张静娴觉得今夜郑一虎比以往都来得热情,使得自己的情欲也急速的窜升。张静娴推动郑一虎的头对着胸前的双峰,娇媚的说:“小虎……亲……亲她……们……”

郑一虎二话不说,双手把张静娴的乳根向内一推,便用双唇夹住微硬的乳尖,还伸出舌头不停的拨弄着。只见郑一虎或左或右忙个不停,张静娴更是娇躯乱颤,哀呻不已,两棵乳蒂却也变得坚硬如石了。郑一虎的手掌,也开始在张静娴细柔的肌肤上抚动着,碰触着乳房周围的部位、游动到光滑的腹丘,滑过肚脐、私处,停留在鼠蹊和大腿内侧,轻轻的揉动着,手腕、手背也若有若无的碰触着阴毛、嫩肉。

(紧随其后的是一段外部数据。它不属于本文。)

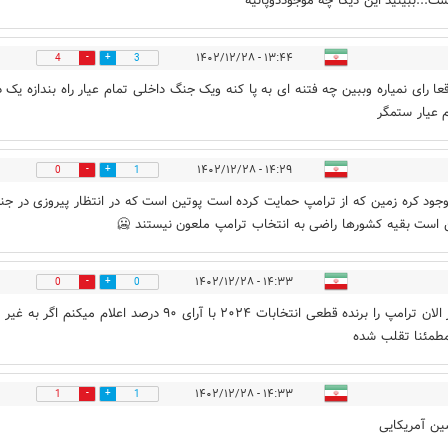
ت...ببینید این دیگا چه موجوددوپائیه
۱۳:۴۴ - ۱۴۰۲/۱۲/۲۸
4
3
قعا رای نمیاره وببین چه فتنه ای به پا کنه ویک جنگ داخلی تمام عیار راه بندازه یک د
 عیار ستمگر
۱۴:۲۹ - ۱۴۰۲/۱۲/۲۸
0
1
وجود کره زمین که از ترامپ حمایت کرده است پوتین است که در انتظار پیروزی در ج
ن است بقیه کشورها راضی به انتخاب ترامپ ملعون نیستند 🥶
۱۴:۳۳ - ۱۴۰۲/۱۲/۲۸
0
0
بنده از الان ترامپ را برنده قطعی انتخابات ۲۰۲۴ با آرای ۹۰ درصد اعلام میکنم اگر
طمئنا تقلب شده
۱۴:۳۳ - ۱۴۰۲/۱۲/۲۸
1
1
ن آمریکایی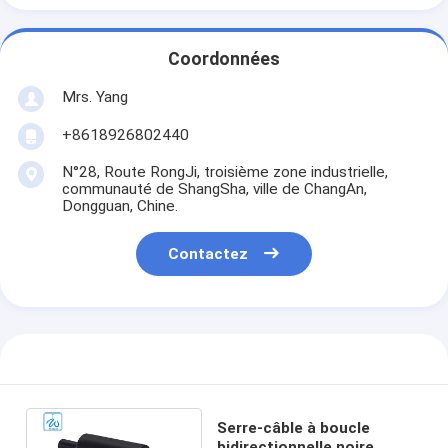
Coordonnées
Mrs. Yang
+8618926802440
N°28, Route RongJi, troisième zone industrielle,
communauté de ShangSha, ville de ChangAn,
Dongguan, Chine.
Contactez
Serre-câble à boucle
bidirectionnelle noire,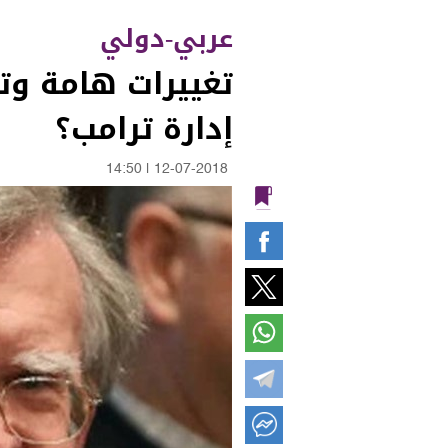
عربي-دولي
تغييرات هامة وت
إدارة ترامب؟
14:50
|
12-07-2018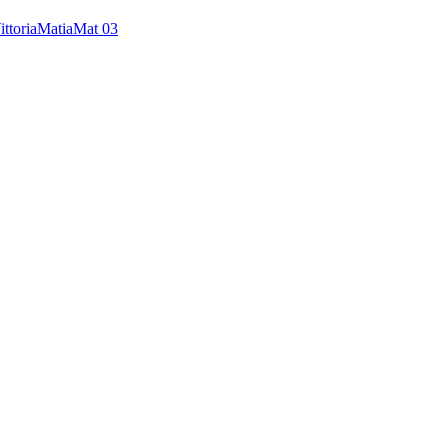
ttoria
Matia
Mat 03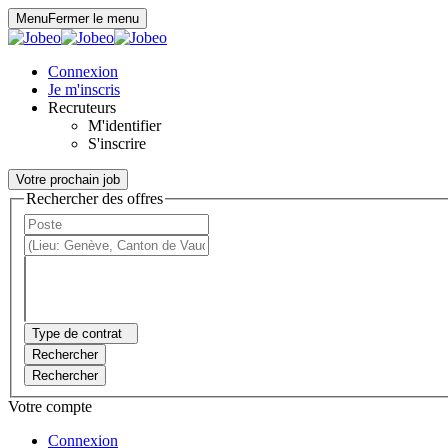
Panneau de gestion des cookies
Menu
Fermer le menu
Connexion
Je m'inscris
Recruteurs
M'identifier
S'inscrire
Votre prochain job
Rechercher des offres
Type de contrat
Rechercher
Rechercher
Votre compte
Connexion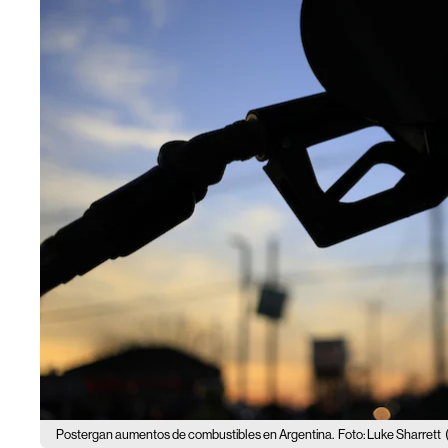
Postergan aumentos de combustibles en Argentina.
Foto: Luke Sharrett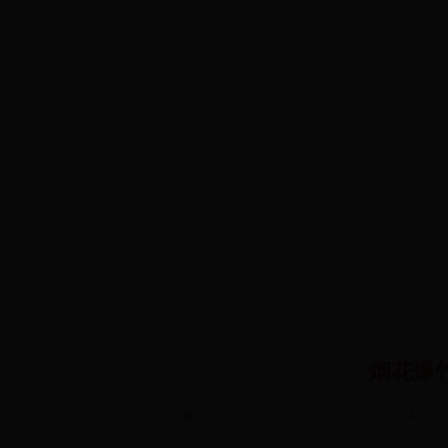
烟花爆
发布日期：2018-01-08
字体：【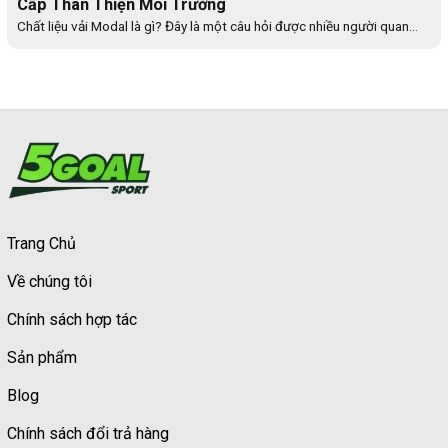
Cấp Thân Thiện Môi Trường
Chất liệu vải Modal là gì? Đây là một câu hỏi được nhiều người quan...
Trang Chủ
Về chúng tôi
Chính sách hợp tác
Sản phẩm
Blog
Chính sách đổi trả hàng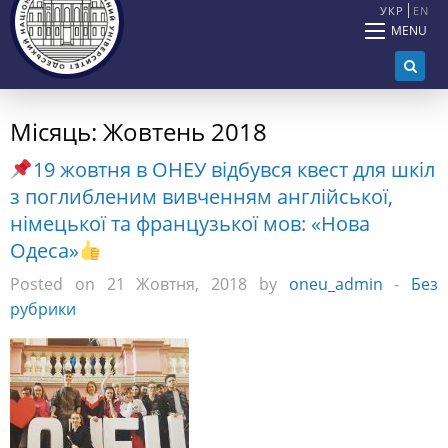
УКР
EN
MENU
Місяць:
Жовтень 2018
19 жовтня в ОНЕУ відбувся квест для шкіл
з поглибленим вивченням англійської,
німецької та французької мов: «Нова
Одеса»
Posted on 21 Жовтня, 2018 by
oneu_admin
-
Без
рубрики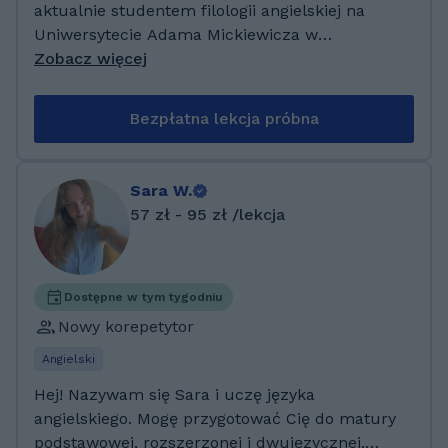
translatoryce. Dodatkowo zdobywam
aktualnie studentem filologii angielskiej na
przygotowanie pedagogiczne do nauczania
Uniwersytecie Adama Mickiewicza w
języków obcych, poszerzając swoją wiedzę o
Poznaniu. Robię korepetycję z matematyki
Zobacz więcej
elementy neurodydaktyki, które pomagają
(podstawowej i rozszerzonej) oraz angielskiego
skuteczniej wspierać proces uczenia się i
(podstawowego i rozszerzonego). Lubię uczyć
Bezpłatna lekcja próbna
rozwój kompetencji językowych
licealistów oraz uczniów starszych klas
uczniów.Bardzo lubię uczyć się nowych
podstawówki. Więc mogę cie przygotować do
języków i porównywać podobieństwa między
testu ósmoklasisty oraz matury, Moją pasją
Sara W.
nimi
jest teatr i uwielbiam być na scenie. Mam psa
57 zł - 95 zł /lekcja
Fafika, który może być widoczny w tle podczas
naszych zajęć :).
Dostępne w tym tygodniu
Nowy korepetytor
Angielski
Hej! Nazywam się Sara i uczę języka
angielskiego. Mogę przygotować Cię do matury
podstawowej, rozszerzonej i dwujęzycznej,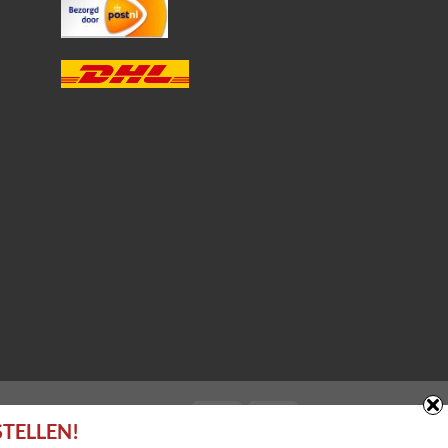
STELLEN!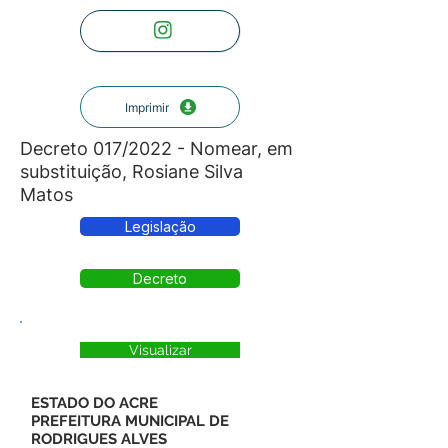
Imprimir
Decreto 017/2022 - Nomear, em
substituição, Rosiane Silva
Matos
Legislação
Decreto
Visualizar
ESTADO DO ACRE
PREFEITURA MUNICIPAL DE
RODRIGUES ALVES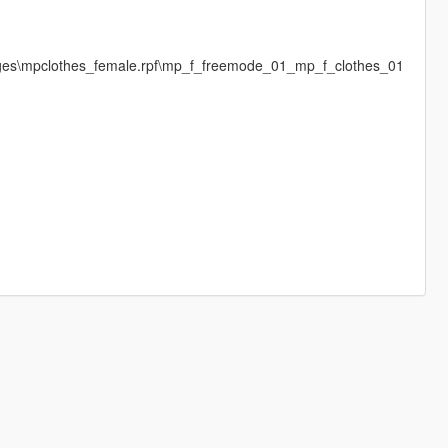
ages\mpclothes_female.rpf\mp_f_freemode_01_mp_f_clothes_01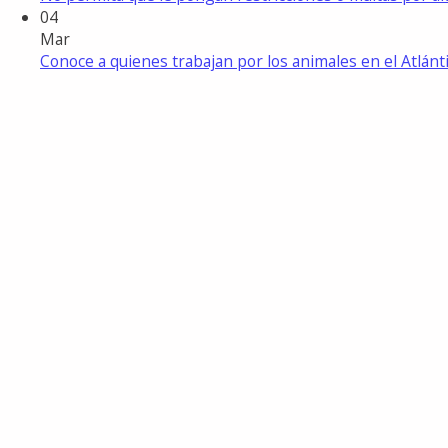
04
Mar
Conoce a quienes trabajan por los animales en el Atlánt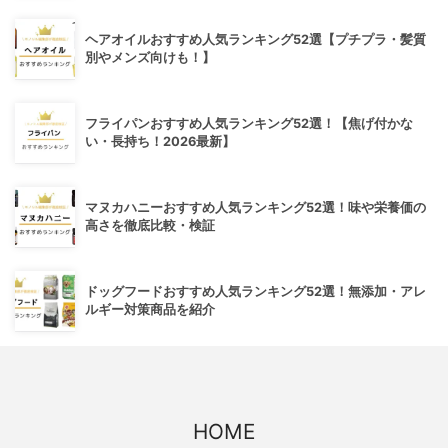
ヘアオイルおすすめ人気ランキング52選【プチプラ・髪質
別やメンズ向けも！】
フライパンおすすめ人気ランキング52選！【焦げ付かな
い・長持ち！2026最新】
マヌカハニーおすすめ人気ランキング52選！味や栄養価の
高さを徹底比較・検証
ドッグフードおすすめ人気ランキング52選！無添加・アレ
ルギー対策商品を紹介
HOME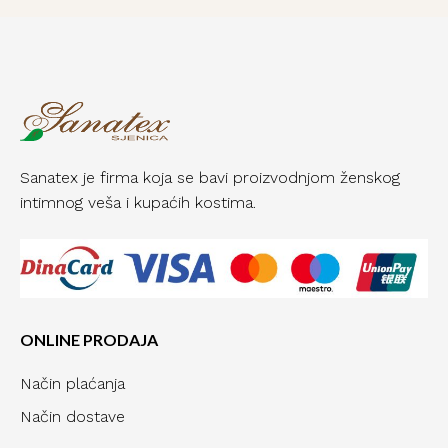
Sanatex je firma koja se bavi proizvodnjom ženskog
intimnog veša i kupaćih kostima.
ONLINE PRODAJA
Način plaćanja
Način dostave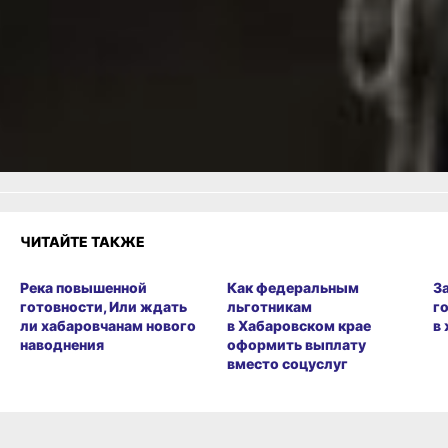
Одноклассники,
Телеграм
или
Яндекс.Дзен
и
МАКС
Как вам материал?
Огонь!
Супер
Удивило
Грустно
Злость
Разочарование
ЧИТАЙТЕ ТАКЖЕ
Река повышенной
Как федеральным
З
готовности, Или ждать
льготникам
г
ли хабаровчанам нового
в Хабаровском крае
в
наводнения
оформить выплату
вместо соцуслуг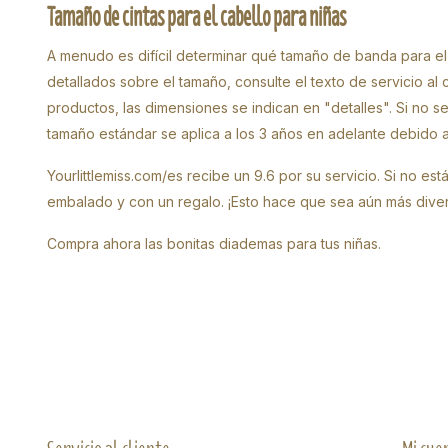
Tamaño de cintas para el cabello para niñas
A menudo es difícil determinar qué tamaño de banda para el
detallados sobre el tamaño, consulte el texto de servicio al cl
productos, las dimensiones se indican en "detalles". Si no se
tamaño estándar se aplica a los 3 años en adelante debido a 
Yourlittlemiss.com/es recibe un 9.6 por su servicio. Si no e
embalado y con un regalo. ¡Esto hace que sea aún más diverti
Compra ahora las bonitas diademas para tus niñas.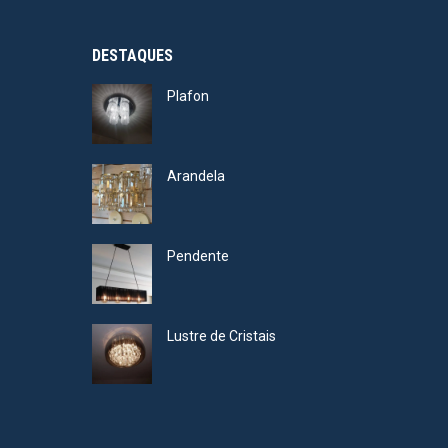
DESTAQUES
Plafon
Arandela
Pendente
Lustre de Cristais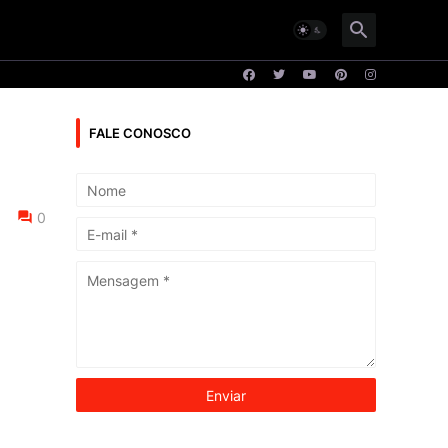
FALE CONOSCO
0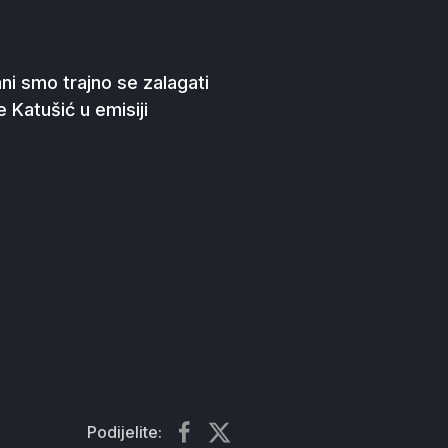
ani smo trajno se zalagati
e Katušić u emisiji
Podijelite: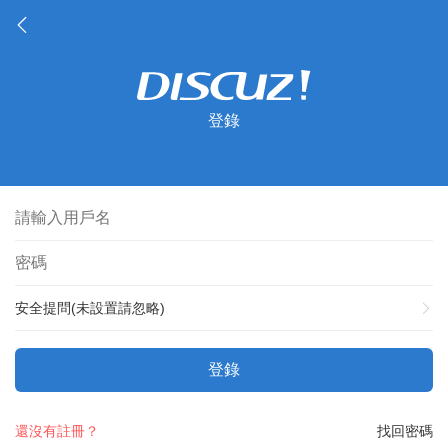
登錄
安全提問(未設置請忽略)
登錄
還沒有註冊？
找回密碼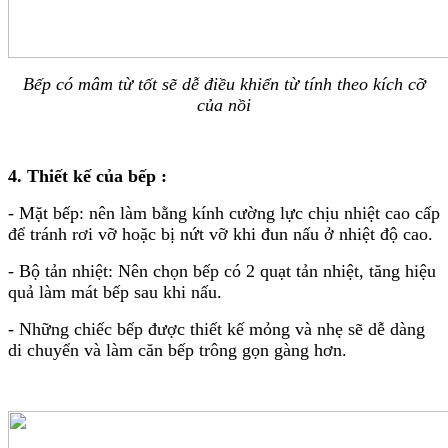
MÁY LỌC NƯỚC THÔNG MINH
MÁY LỌC NƯỚC GIA ĐÌNH
MÁY LỌC NƯỚC BÁN CÔNG NGHIỆP
MÁY LỌC NƯỚC CÔNG NGHIỆP
Bếp có mâm từ tốt sẽ dễ điều khiển từ tính theo kích cỡ
BẾP LIỀN LÒ
của nồi
GHẾ MASSAGE TOÀN THÂN
GIÀN NĂNG LƯỢNG MẶT TRỜI
Ghế Sofa
SEN TẮM
4. Thiết kế của bếp :
QUẠT TRẦN ĐÈN TRANG TRÍ
BÀN GHẾ NGOÀI TRỜI
- Mặt bếp: nên làm bằng kính cường lực chịu nhiệt cao cấp
TỦ CHẬU LAVABO
để tránh rơi vỡ hoặc bị nứt vỡ khi đun nấu ở nhiệt độ cao.
Giường SOFA
Hệ thống phân phối
- Bộ tản nhiệt: Nên chọn bếp có 2 quạt tản nhiệt, tăng hiệu
Khuyến mãi
Liên hệ
quả làm mát bếp sau khi nấu.
- Những chiếc bếp được thiết kế mỏng và nhẹ sẽ dễ dàng
di chuyển và làm căn bếp trông gọn gàng hơn.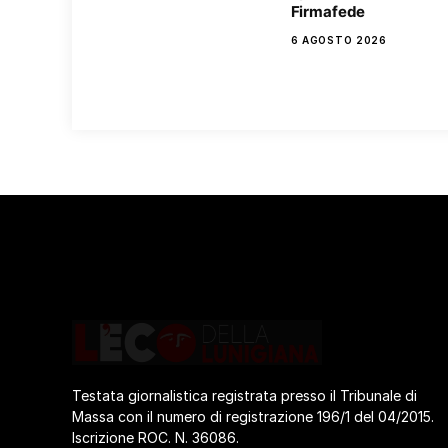
Firmafede
6 AGOSTO 2026
Testata giornalistica registrata presso il Tribunale di
Massa con il numero di registrazione 196/1 del 04/2015.
Iscrizione ROC. N. 36086.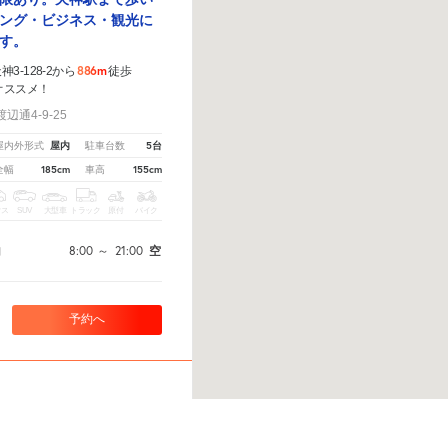
ング・ビジネス・観光に
す。
886m
3-128-2から
徒歩
オススメ！
通4-9-25
屋内
5台
屋内外形式
駐車台数
185cm
155cm
全幅
車高
クス
SUV
大型車
トラック
原付
バイク
8:00
～
21:00
空
間
予約へ
こちら
から教えてください。
※ご注意ください - 徒歩時間は地形の状況や迂回路を反映できていない
天神駐車場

张静娴摇摆的下身,觉得全身在滚烫,把大腿分分合合的,藉着动作让阴唇互相碰触,以解骚痒之难受。张静娴的手也摸索到郑一虎的宝贝,冰凉的手掌紧紧的握着火柱般的铁棍,让郑一虎觉得又刺激又舒畅,不禁一阵快感的寒颤。郑一虎的手绕过张静娴的细腰,抚摸她丰满的臀部。张静娴的臀肉细柔、冰冷,而且还沾满从阴户流下的爱液,手触下更显得光滑柔顺。郑一虎的手指从臀股下,探索着张静娴的阴户,并慢慢地伸进洞里。

张静娴朦胧着眼睛,扭动着细腰,湿润阴唇渐渐的涨红,抖动像是在呼吸似的,在郑一虎的爱抚下,她变成淫秽的荡妇,加快了手腕套弄宝贝的速度,让宝贝上的包皮不停剥开,露出猩红的龟头。郑一虎有一股要把宝贝,送进她张静娴阴部里,享受着结合快感的冲动。随即起身翻转张静娴的身体,对张静娴道:“娴姐姐,你转过身,背着我!”。

张静娴依言俯跪着,双手支扶着前面的墙壁,把浑圆的臀部翘对着郑一虎。这是一个极尽羞耻的姿势,整个阴户毫无掩饰地呈现在郑一虎眼前。郑一虎按着张静娴的屁股尽力向外掰开,阴道口遂呈现出一个圆洞。着郑一虎挺直的宝贝无须引导,很自然的顶触到肉缝,只稍挺腰向前的一挤,“滋”的一声,便插进了紧密的阴道中。

“啊……呜……嗯……”张静娴舒坦、满足的淫叫着,阴道一阵收缩,紧紧的裹着热热的宝贝。郑一虎急着抽动,他要让张静娴发狂。随着一次又一次热烈的摩擦,张静娴伸直双臂,仰着头,喉咙里沙哑的呜咽着,随着臀部向后迎拒,垂在胸前的丰肉一前一后的摆荡着。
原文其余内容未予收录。